__Exercise materials__:
· · ·

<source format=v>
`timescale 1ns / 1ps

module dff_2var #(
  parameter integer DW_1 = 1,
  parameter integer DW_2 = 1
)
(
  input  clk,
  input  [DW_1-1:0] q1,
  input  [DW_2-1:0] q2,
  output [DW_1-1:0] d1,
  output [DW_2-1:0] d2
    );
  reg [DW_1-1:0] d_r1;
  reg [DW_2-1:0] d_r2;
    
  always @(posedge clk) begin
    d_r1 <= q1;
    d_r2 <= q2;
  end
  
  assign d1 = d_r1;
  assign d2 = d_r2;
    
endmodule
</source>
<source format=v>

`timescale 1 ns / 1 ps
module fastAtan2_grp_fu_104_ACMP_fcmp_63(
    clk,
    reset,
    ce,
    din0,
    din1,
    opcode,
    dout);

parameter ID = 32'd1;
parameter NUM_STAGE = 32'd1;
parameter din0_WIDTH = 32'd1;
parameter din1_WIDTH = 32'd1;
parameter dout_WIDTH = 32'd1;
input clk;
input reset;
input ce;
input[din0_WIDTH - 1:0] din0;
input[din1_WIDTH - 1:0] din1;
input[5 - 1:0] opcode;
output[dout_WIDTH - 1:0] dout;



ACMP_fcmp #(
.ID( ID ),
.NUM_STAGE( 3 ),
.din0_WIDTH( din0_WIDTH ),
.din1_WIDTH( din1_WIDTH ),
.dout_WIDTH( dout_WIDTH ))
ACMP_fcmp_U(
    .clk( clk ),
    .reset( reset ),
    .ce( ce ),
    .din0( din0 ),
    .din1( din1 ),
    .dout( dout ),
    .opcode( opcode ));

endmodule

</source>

· · ·

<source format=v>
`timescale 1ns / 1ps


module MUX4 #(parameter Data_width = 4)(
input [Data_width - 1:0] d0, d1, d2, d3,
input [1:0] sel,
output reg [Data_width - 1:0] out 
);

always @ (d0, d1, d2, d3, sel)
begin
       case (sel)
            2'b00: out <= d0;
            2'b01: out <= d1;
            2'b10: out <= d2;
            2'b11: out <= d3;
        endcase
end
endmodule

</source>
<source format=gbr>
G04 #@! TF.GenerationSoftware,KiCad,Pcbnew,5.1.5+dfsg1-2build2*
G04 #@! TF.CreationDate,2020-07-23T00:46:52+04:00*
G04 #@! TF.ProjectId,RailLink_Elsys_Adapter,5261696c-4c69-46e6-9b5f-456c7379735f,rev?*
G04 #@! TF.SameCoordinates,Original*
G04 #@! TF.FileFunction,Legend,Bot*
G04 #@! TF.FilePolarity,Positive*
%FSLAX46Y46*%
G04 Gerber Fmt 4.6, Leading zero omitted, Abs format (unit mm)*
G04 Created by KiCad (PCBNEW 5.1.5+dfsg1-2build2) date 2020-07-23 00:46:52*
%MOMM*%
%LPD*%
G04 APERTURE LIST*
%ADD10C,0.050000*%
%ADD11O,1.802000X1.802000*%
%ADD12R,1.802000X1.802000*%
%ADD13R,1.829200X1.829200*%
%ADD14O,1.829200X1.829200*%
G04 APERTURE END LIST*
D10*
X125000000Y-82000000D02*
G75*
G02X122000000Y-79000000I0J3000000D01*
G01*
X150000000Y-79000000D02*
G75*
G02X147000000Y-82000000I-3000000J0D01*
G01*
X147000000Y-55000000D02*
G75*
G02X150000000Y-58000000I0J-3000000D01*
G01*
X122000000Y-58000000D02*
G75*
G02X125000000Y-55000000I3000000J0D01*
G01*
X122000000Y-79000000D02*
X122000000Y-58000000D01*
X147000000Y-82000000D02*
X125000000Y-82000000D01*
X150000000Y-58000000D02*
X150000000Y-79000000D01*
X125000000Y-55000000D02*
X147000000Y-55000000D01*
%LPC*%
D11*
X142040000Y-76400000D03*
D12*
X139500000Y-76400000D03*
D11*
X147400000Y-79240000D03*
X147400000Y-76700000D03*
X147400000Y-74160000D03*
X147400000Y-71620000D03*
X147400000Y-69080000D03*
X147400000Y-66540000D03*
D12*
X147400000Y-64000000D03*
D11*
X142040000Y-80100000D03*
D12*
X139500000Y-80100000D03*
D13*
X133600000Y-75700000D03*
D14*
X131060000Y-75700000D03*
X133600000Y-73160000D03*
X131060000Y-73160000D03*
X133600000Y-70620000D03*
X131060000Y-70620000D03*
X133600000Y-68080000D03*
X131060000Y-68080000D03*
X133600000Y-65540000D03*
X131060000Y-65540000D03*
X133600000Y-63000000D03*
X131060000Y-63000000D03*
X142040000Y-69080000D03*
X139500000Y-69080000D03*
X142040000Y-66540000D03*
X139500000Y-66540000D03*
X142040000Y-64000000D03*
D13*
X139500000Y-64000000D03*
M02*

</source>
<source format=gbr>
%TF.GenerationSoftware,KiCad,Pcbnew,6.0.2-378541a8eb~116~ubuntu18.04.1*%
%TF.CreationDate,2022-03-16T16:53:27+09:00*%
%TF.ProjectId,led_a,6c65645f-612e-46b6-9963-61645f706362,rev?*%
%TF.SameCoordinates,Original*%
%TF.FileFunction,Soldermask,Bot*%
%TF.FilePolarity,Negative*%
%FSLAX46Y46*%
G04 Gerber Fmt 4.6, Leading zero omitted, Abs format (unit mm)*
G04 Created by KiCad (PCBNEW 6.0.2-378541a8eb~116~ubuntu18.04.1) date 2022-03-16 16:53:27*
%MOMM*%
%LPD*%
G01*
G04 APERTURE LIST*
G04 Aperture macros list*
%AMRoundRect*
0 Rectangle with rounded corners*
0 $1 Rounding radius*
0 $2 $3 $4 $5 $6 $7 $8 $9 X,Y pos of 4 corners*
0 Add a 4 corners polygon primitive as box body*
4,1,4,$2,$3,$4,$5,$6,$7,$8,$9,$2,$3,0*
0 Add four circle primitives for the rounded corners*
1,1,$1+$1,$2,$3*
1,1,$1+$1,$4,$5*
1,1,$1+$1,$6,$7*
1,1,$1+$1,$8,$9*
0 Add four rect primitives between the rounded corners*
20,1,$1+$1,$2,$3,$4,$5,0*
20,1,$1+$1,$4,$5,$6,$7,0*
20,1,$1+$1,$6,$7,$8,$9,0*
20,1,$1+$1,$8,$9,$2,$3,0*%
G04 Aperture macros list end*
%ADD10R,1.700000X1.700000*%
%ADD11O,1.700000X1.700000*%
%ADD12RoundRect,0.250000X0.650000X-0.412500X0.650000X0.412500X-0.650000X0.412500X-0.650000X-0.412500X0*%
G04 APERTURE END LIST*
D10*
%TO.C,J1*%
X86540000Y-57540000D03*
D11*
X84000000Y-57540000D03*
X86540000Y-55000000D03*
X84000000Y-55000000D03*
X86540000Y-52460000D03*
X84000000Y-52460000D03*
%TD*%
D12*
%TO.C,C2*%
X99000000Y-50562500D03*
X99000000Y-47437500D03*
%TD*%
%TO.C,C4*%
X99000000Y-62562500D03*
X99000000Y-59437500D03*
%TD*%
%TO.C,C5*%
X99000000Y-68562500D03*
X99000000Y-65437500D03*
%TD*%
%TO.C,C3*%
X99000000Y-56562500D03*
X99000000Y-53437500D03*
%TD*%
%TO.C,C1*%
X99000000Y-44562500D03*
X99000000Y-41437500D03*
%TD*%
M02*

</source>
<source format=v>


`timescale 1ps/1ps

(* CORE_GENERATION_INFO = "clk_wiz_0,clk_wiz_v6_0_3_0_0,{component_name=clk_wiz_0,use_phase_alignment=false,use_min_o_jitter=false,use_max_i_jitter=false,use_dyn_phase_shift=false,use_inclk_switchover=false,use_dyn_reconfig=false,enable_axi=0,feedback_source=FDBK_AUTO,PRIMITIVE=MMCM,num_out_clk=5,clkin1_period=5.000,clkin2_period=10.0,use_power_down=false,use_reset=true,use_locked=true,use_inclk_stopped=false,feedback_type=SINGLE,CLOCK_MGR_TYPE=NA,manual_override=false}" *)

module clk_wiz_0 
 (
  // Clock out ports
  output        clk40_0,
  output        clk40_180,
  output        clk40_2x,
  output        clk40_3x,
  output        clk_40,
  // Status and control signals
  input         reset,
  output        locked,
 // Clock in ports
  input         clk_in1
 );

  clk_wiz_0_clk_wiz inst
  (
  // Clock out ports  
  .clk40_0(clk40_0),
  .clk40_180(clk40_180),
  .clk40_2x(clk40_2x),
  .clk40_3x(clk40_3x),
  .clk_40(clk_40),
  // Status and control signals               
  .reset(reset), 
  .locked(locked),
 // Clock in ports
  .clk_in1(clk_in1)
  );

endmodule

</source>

· · ·

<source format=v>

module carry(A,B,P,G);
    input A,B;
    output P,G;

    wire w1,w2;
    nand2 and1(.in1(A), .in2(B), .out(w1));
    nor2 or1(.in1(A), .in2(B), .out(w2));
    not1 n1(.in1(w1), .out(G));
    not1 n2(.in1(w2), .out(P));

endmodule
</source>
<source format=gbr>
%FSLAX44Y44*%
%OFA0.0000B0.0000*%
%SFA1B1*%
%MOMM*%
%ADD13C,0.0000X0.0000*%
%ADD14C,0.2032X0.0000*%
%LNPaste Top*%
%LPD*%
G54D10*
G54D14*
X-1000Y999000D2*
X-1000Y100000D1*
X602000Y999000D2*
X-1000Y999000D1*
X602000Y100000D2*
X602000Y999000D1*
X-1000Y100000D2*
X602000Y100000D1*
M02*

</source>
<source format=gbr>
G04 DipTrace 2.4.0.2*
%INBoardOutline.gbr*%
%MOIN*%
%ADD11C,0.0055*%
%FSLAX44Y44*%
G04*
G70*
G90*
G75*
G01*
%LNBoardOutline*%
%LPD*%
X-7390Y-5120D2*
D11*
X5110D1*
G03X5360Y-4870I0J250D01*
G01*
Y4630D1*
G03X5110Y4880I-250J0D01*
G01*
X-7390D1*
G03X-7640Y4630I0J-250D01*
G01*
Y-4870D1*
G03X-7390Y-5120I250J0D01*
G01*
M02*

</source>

· · ·

__Exercise aim__:
When the word "signals" appears in a line of the listing, copy that line.

__Response to the task__:
  // Status and control signals
  // Status and control signals               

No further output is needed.